Nach der Lehman-Pleite 2008 und der folgenden Finanzkrise hat die Finanzwirtschaft die "Herstellung von Vertrauen" gepredigt. Der 11. September 2001 wurde sogar als "Verlust des Weltvertrauens" beschrieben. Jetzt wird rundum Vertrauen verlangt – von der Firma bis zur Politik. Vertrauen zu können gilt als wichtigste Fähigkeit von Führungskräften und als Basis für ein Miteinander.

Gleichzeitig steht Vertrauen in großem Misskredit: Wer vertraut, ist naiv, macht sich abhängig, ist nicht kritikfähig und lädt zu Enttäuschungen ein.

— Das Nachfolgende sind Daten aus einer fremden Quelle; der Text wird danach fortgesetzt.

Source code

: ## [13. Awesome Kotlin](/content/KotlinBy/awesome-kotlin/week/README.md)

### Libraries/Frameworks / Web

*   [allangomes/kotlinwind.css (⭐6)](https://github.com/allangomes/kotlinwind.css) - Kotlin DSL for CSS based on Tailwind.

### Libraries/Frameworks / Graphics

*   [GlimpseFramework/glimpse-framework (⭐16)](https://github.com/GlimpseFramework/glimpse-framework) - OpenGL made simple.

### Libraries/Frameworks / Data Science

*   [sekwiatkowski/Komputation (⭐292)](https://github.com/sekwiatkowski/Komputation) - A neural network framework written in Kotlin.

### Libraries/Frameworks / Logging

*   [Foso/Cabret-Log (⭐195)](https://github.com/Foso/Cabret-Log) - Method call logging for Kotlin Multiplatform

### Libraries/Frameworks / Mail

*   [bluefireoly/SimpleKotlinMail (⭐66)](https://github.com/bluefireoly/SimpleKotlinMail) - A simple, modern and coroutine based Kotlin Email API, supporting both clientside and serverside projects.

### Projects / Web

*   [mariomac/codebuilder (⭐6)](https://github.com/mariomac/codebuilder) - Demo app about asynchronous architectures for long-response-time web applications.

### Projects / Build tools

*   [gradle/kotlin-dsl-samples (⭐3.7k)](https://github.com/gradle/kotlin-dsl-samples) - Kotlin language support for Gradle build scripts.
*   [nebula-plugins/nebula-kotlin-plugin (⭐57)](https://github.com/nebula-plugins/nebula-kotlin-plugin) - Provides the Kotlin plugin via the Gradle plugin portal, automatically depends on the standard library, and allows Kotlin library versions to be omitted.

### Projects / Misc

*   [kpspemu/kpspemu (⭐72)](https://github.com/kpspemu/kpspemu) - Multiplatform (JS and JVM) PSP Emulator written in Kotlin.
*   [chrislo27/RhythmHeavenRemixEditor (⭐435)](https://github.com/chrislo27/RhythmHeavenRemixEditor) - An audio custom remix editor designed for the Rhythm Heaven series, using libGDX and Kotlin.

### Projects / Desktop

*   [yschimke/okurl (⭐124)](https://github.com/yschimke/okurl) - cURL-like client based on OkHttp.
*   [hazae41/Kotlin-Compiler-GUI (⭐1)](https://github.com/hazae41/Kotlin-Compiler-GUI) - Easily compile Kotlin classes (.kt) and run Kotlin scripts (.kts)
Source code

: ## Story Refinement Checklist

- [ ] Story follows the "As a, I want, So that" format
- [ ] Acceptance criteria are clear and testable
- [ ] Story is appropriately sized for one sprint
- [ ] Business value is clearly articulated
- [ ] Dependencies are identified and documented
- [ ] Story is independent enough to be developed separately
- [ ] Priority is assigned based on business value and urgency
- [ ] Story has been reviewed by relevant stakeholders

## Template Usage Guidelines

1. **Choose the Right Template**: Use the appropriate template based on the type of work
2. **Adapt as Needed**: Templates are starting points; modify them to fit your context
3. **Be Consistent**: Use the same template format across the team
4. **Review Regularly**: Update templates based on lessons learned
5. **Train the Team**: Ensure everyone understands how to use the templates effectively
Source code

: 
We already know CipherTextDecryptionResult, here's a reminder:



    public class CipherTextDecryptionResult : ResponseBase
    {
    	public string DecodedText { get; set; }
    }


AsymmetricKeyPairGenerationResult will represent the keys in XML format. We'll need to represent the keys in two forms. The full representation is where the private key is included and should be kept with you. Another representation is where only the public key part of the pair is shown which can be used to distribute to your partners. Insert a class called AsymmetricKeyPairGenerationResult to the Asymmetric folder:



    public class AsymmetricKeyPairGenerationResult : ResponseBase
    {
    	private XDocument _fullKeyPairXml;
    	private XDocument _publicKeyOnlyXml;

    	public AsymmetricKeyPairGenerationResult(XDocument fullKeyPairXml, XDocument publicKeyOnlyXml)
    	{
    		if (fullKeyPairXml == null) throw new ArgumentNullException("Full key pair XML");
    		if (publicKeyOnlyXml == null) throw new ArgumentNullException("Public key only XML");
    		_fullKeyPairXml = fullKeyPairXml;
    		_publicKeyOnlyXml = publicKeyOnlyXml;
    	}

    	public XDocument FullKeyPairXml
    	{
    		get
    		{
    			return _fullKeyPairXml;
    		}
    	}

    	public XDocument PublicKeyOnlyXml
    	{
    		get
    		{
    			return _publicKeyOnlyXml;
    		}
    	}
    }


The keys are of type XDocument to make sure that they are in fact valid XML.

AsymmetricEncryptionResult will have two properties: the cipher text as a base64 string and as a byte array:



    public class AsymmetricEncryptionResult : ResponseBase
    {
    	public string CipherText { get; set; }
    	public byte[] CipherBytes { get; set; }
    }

Misstrauen prägt das Miteinander – der eine arbeitet wohl zu wenig, der andere trifft Entscheidungen aus reiner Selbsterhaltungs- und Machtpolitik. Das ist eine Verdachts-, keine Vertrauenskultur. Die Berater der Spitzenmanager raufen sich die Haare – woran liegt das? Sicher an der nötigen Basis für Vertrauen: Transparenz, Berechenbarkeit, Glaubwürdigkeit, Ehrlichkeit, eingehaltene Versprechen, aber auch klare Sanktionen. Vertrauen braucht zwei Seiten. Aber immer Vertrauensvorschuss der Stärkeren. Enttäuschungen programmiert. Aber anders geht es nicht. (Karin Bauer, 22.11.2020)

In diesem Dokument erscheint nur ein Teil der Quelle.